» **Activity**:
What are the lines, word for word, from the line with "26: (330, 531, 2.22)" up to and including the line with "42: (1180, 85, 2.15)" in the records below? Omit the pictures.
───── Input
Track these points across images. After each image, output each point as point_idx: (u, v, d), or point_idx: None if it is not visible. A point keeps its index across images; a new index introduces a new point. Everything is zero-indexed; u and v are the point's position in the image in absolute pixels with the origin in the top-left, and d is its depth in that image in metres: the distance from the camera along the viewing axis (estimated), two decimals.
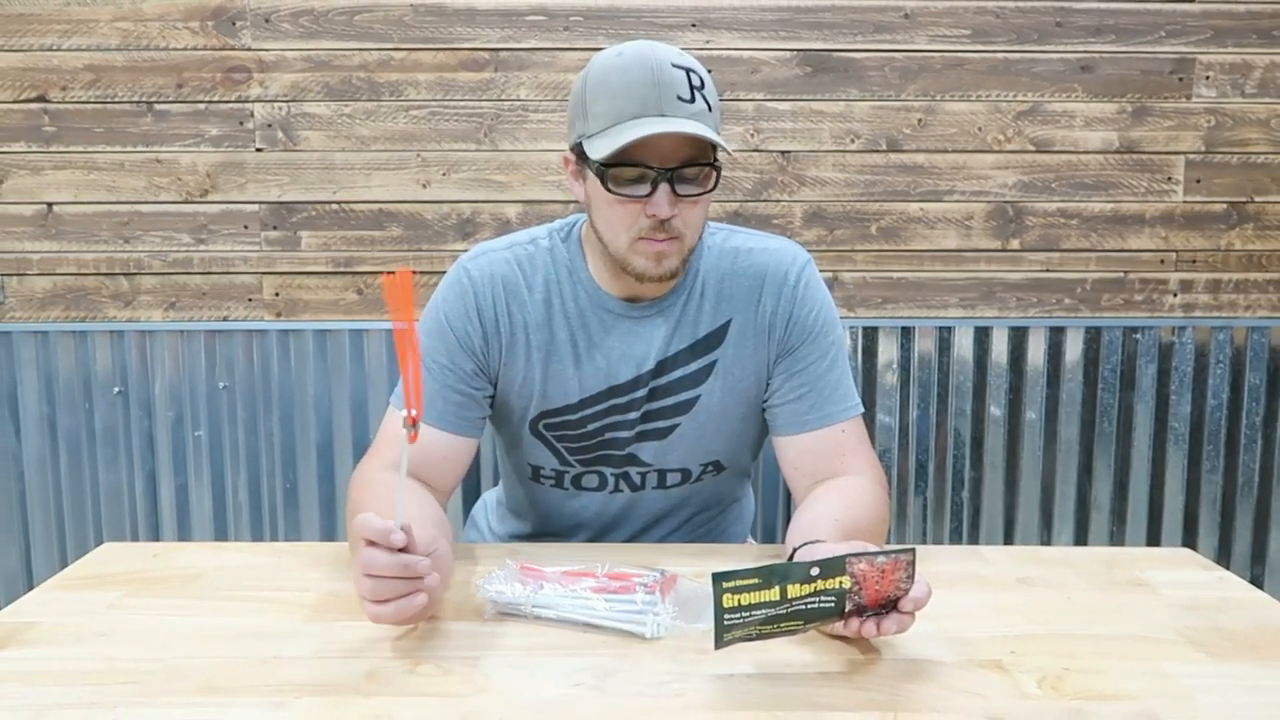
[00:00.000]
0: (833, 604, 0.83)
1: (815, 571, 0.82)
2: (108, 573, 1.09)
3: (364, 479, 1.12)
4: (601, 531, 1.30)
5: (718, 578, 0.79)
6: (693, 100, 1.04)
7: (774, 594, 0.81)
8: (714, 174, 1.08)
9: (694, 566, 1.08)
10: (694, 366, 1.19)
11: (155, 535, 2.21)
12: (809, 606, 0.83)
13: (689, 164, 1.05)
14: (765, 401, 1.22)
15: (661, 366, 1.19)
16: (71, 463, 2.19)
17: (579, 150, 1.10)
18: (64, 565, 1.67)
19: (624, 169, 1.05)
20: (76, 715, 0.77)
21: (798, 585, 0.81)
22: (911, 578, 0.85)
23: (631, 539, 1.30)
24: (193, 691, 0.81)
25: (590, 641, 0.92)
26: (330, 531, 2.22)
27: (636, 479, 1.25)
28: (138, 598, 1.02)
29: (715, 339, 1.19)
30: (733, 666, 0.85)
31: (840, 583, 0.82)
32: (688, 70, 1.05)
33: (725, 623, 0.80)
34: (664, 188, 1.05)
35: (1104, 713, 0.79)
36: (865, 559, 0.82)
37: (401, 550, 0.85)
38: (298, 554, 1.16)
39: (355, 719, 0.77)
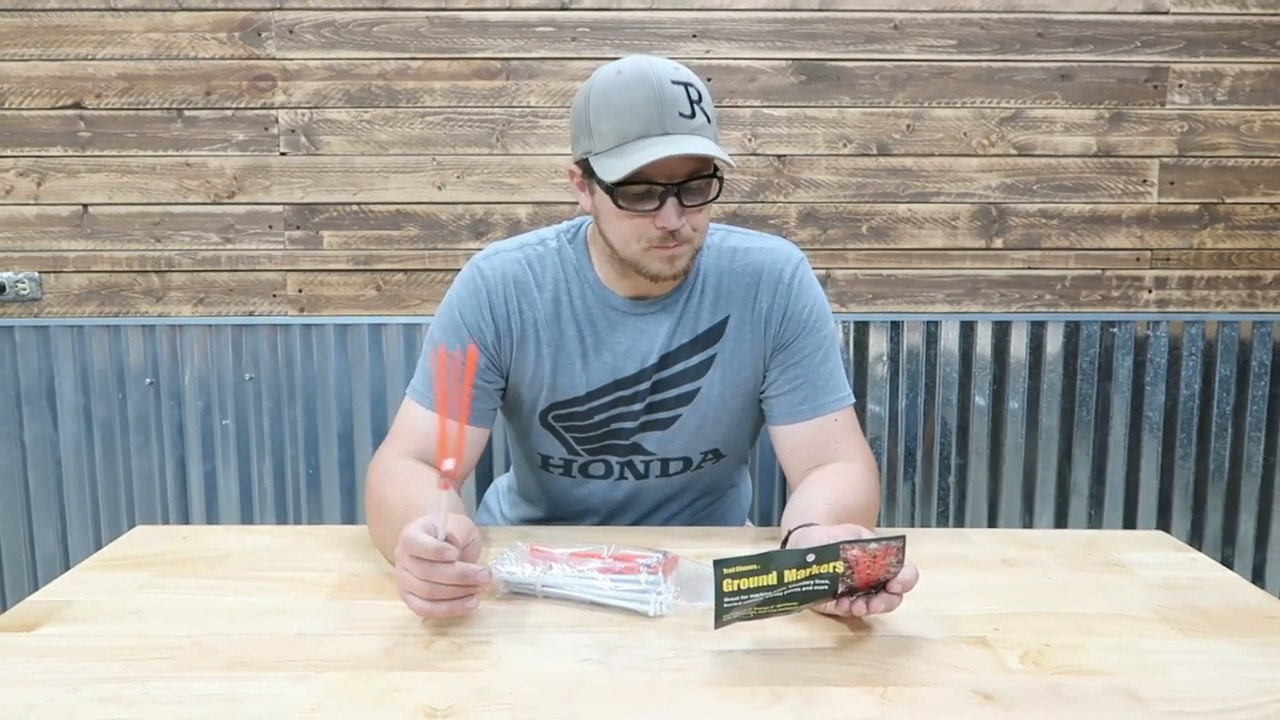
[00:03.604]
0: (826, 587, 0.83)
1: (811, 557, 0.81)
2: (140, 554, 1.09)
3: (383, 466, 1.11)
4: (608, 516, 1.30)
5: (719, 564, 0.79)
6: (693, 115, 1.03)
7: (771, 578, 0.80)
8: (717, 183, 1.07)
9: (695, 548, 1.08)
10: (695, 360, 1.19)
11: (185, 518, 2.21)
12: (804, 589, 0.82)
13: (694, 177, 1.05)
14: (762, 393, 1.22)
15: (664, 360, 1.18)
16: (106, 450, 2.19)
17: (585, 165, 1.09)
18: (99, 547, 1.67)
19: (633, 186, 1.04)
20: (110, 689, 0.77)
21: (794, 570, 0.81)
22: (901, 562, 0.85)
23: (636, 523, 1.30)
24: (220, 666, 0.81)
25: (596, 619, 0.91)
26: (351, 515, 2.22)
27: (640, 468, 1.25)
28: (168, 578, 1.02)
29: (715, 334, 1.19)
30: (732, 643, 0.85)
31: (834, 567, 0.82)
32: (686, 85, 1.04)
33: (725, 605, 0.80)
34: (671, 201, 1.04)
35: (1083, 686, 0.79)
36: (858, 545, 0.82)
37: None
38: (320, 536, 1.16)
39: (374, 693, 0.77)
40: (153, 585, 1.00)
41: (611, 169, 1.03)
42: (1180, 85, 2.15)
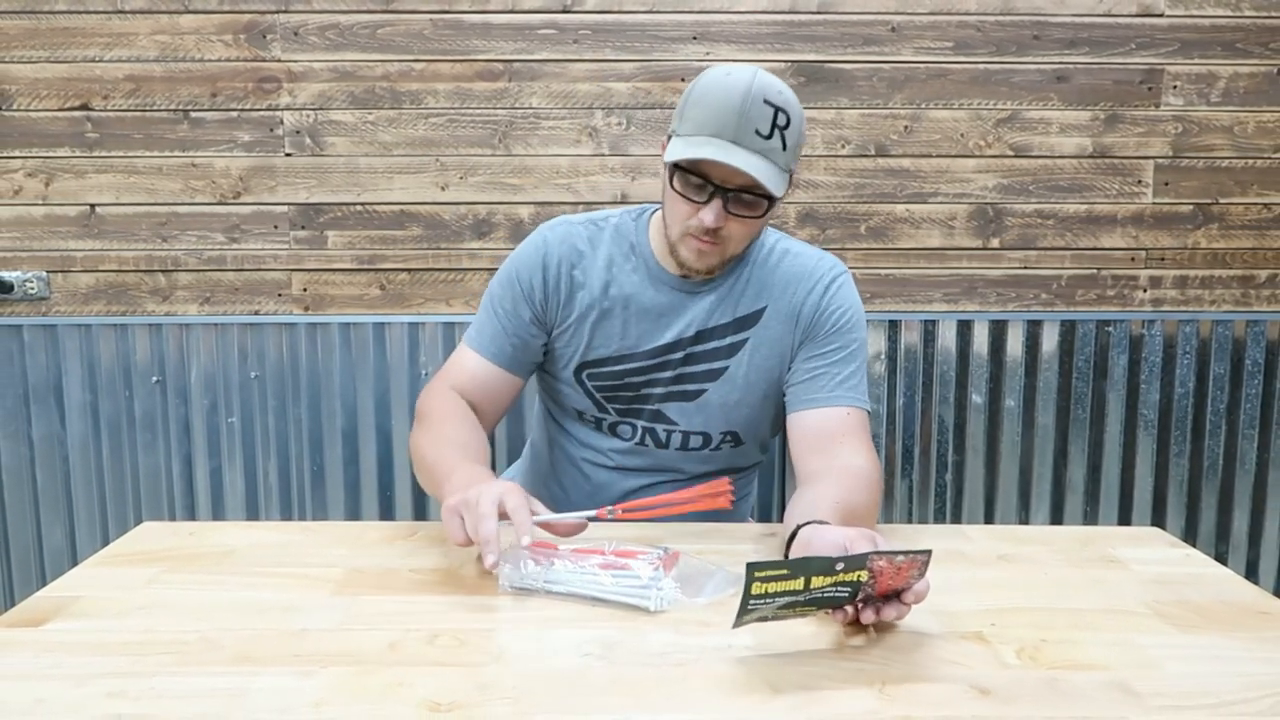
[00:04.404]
0: (847, 593, 0.83)
1: (840, 566, 0.80)
2: (147, 550, 1.09)
3: (440, 388, 1.24)
4: (622, 475, 1.33)
5: (752, 566, 0.78)
6: (770, 137, 1.08)
7: (799, 583, 0.80)
8: (766, 203, 1.12)
9: (695, 545, 1.08)
10: (728, 340, 1.25)
11: (191, 515, 2.21)
12: (825, 595, 0.82)
13: (745, 190, 1.10)
14: (784, 384, 1.26)
15: (700, 335, 1.24)
16: (113, 447, 2.19)
17: (669, 139, 1.15)
18: (106, 543, 1.67)
19: (689, 175, 1.11)
20: (117, 683, 0.77)
21: (821, 577, 0.80)
22: (923, 575, 0.84)
23: (647, 487, 1.33)
24: (226, 661, 0.81)
25: (598, 615, 0.91)
26: (354, 511, 2.22)
27: (662, 436, 1.29)
28: (175, 573, 1.02)
29: (751, 320, 1.25)
30: (732, 639, 0.85)
31: (859, 576, 0.81)
32: (778, 109, 1.08)
33: (749, 606, 0.79)
34: (717, 202, 1.11)
35: (1078, 681, 0.79)
36: (885, 556, 0.81)
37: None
38: (324, 532, 1.16)
39: (378, 687, 0.77)
40: (159, 581, 1.00)
41: (676, 149, 1.11)
42: (1175, 87, 2.15)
──────────
» **Output of the task**:
26: (330, 531, 2.22)
27: (636, 479, 1.25)
28: (138, 598, 1.02)
29: (715, 339, 1.19)
30: (733, 666, 0.85)
31: (840, 583, 0.82)
32: (688, 70, 1.05)
33: (725, 623, 0.80)
34: (664, 188, 1.05)
35: (1104, 713, 0.79)
36: (865, 559, 0.82)
37: (401, 550, 0.85)
38: (298, 554, 1.16)
39: (355, 719, 0.77)
[00:03.604]
0: (826, 587, 0.83)
1: (811, 557, 0.81)
2: (140, 554, 1.09)
3: (383, 466, 1.11)
4: (608, 516, 1.30)
5: (719, 564, 0.79)
6: (693, 115, 1.03)
7: (771, 578, 0.80)
8: (717, 183, 1.07)
9: (695, 548, 1.08)
10: (695, 360, 1.19)
11: (185, 518, 2.21)
12: (804, 589, 0.82)
13: (694, 177, 1.05)
14: (762, 393, 1.22)
15: (664, 360, 1.18)
16: (106, 450, 2.19)
17: (585, 165, 1.09)
18: (99, 547, 1.67)
19: (633, 186, 1.04)
20: (110, 689, 0.77)
21: (794, 570, 0.81)
22: (901, 562, 0.85)
23: (636, 523, 1.30)
24: (220, 666, 0.81)
25: (596, 619, 0.91)
26: (351, 515, 2.22)
27: (640, 468, 1.25)
28: (168, 578, 1.02)
29: (715, 334, 1.19)
30: (732, 643, 0.85)
31: (834, 567, 0.82)
32: (686, 85, 1.04)
33: (725, 605, 0.80)
34: (671, 201, 1.04)
35: (1083, 686, 0.79)
36: (858, 545, 0.82)
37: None
38: (320, 536, 1.16)
39: (374, 693, 0.77)
40: (153, 585, 1.00)
41: (611, 169, 1.03)
42: (1180, 85, 2.15)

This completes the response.